Origine et histoire de l'Église Saint-Jean
L'église Saint-Jean, de style roman, se dresse en ruines à Forcalquier, dans les Alpes-de-Haute-Provence. Au XIXe siècle, certains auteurs, dont Léon de Berluc-Pérussis, ont proposé qu'elle ait pu être un ancien baptistère ; depuis le milieu du XXe siècle cette hypothèse n'est pas rejetée mais est jugée fragile, reposant surtout sur un vocable incomplet et l'absence de preuves archéologiques. Au XIe siècle, l'évêque de Sisteron Géraud Chabrier l'intègre au temporel de la concathédrale de Forcalquier. Les spécialistes restent partagés sur son statut ancien : certains, comme Berluc-Pérussis et Guy Barruol, la considèrent comme une paroisse urbaine à l'intérieur du bourg, tandis que Jean-Yves Royer la voit plutôt comme une paroisse rurale ; Mariacristina Varano, s'appuyant sur l'orientation d'autres monuments médiévaux forcalquiériens, penche pour une implantation urbaine sur le versant sud de la colline. La construction est généralement datée des XIIe–XIIIe siècles ; selon Raymond Collier, le chœur serait plus ancien, peut‑être de la fin du XIe ou du début du XIIIe siècle, la nef et la façade étant postérieures d'environ un siècle. La crise du XIVe siècle entraîne une baisse de population et des revenus qui conduisent à la suppression de la paroisse et à sa réunion à Notre‑Dame‑du‑Bourguet en 1415, sans empêcher la célébration de messes aux XIVe et XVe siècles.

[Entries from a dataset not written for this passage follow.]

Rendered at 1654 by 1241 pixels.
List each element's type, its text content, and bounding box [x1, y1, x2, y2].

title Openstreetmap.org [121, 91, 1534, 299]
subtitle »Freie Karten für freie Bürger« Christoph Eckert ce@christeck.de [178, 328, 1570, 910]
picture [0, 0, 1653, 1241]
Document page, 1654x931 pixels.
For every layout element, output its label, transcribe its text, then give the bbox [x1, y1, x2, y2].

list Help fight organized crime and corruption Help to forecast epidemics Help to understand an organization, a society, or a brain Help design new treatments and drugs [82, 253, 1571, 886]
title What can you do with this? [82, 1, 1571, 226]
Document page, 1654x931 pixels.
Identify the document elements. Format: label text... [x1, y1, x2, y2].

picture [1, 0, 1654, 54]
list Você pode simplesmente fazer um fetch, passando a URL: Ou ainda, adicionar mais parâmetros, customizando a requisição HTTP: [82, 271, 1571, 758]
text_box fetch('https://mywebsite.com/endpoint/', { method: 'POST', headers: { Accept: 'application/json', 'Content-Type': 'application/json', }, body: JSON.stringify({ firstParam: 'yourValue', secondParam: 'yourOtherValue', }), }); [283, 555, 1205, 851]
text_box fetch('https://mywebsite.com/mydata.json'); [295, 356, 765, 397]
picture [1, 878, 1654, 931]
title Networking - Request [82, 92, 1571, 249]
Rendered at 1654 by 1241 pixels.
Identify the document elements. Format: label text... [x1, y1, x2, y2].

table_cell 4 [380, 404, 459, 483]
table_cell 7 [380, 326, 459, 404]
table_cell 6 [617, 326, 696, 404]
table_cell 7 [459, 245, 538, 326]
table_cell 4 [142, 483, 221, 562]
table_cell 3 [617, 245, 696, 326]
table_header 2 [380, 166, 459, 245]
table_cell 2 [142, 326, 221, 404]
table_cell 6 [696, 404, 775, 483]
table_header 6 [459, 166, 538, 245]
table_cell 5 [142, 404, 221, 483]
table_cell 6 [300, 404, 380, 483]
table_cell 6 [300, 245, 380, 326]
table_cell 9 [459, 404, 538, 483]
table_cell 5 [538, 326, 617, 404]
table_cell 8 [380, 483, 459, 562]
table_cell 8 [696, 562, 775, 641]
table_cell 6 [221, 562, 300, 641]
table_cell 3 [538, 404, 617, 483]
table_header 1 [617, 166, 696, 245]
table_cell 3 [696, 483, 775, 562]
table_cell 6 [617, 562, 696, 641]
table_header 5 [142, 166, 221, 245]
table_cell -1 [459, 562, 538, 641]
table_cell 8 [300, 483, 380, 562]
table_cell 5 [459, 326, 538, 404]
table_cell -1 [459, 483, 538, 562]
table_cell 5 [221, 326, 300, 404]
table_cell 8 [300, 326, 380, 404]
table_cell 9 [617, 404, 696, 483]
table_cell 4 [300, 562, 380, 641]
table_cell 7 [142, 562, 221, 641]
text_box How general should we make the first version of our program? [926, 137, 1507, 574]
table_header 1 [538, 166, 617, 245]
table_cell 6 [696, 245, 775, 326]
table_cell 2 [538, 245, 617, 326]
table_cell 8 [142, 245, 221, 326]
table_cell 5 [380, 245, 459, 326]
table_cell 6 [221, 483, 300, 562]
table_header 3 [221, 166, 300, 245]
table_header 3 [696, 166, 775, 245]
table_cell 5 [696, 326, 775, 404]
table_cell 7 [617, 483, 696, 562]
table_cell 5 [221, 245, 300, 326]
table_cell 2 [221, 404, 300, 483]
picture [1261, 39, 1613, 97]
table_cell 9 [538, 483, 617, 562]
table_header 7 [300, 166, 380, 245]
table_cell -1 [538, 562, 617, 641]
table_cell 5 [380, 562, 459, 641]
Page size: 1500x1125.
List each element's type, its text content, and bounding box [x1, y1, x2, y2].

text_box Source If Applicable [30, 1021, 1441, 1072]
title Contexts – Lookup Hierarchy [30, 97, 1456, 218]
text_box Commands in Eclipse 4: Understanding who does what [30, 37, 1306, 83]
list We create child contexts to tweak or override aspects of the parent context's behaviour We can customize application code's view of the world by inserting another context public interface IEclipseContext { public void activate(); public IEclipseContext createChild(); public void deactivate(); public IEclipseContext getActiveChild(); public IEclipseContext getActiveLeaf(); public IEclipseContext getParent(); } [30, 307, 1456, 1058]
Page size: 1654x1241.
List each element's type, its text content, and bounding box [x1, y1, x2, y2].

Une partie de la voûte commence à s'effondrer au XVIIe siècle, des travaux sont réalisés pour les pénitents bleus à la même époque, puis l'édifice est abandonné avant la Révolution. Sous le régime concordataire, il est réaffecté à une confrérie issue de la fusion des pénitents gris et bleus, puis définitivement désaffecté en 1937. La voûte des deux premières travées s'est effondrée au XXe siècle et l'édifice continue à se délabrer.
Dans son état actuel, l'édifice apparaît comme une reconstruction romane des XIIe–XIIIe siècles, parfaitement orientée et mesurant 26 mètres de long sur 10 mètres de large. La nef compte cinq travées — les quatre travées orientales mesurent entre 3 et 3,7 mètres, la travée occidentale 5,6 mètres — et est voûtée en berceau brisé ; elle est éclairée par trois fenêtres à double ébrasement, soigneusement appareillées avec des piédroits harpés. La fenêtre occidentale a été démontée puis relevée un peu plus haut lors de l'aménagement d'une tribune au XVIIe siècle. La nef s'ouvre sur une abside semi‑circulaire profonde de 4 mètres, voûtée en cul‑de‑four et orientée assez nettement vers le nord, ce qui décale l'arc triomphal par rapport à l'axe de la nef. Cette désaxation peut s'expliquer soit par la conservation d'un chœur plus ancien orienté différemment — argument soutenu par l'amincissement et la différence d'appareil du mur extérieur de l'abside et par la présence d'un jour axial aujourd'hui condamné —, soit par l'adaptation à la pente du terrain, constat également dans d'autres édifices du secteur ; Guy Barruol, pour sa part, attribue l'abside à la même campagne que les deux travées orientales. La façade, peu ornée mais soigneusement bâtie, est fissurée après l'effondrement partiel de la voûte ; le portail est surmonté de deux voussures crénelées encadrées d'une frise de pointes de diamant et d'un oculus, éléments attribués à la fin du XIIe ou au début du XIIIe siècle. Fragilisée par des percements dans le mur sud, la voûte des premières travées s'est effondrée ; après une période sans protection un toit métallique a été posé et des murets intérieurs ont été élevés au XXe siècle pour tenter de stabiliser l'ouvrage. Sur le mur nord subsistent trois départs de murs orthogonaux qui pourraient correspondre à des arcs rampants ensuite supprimés.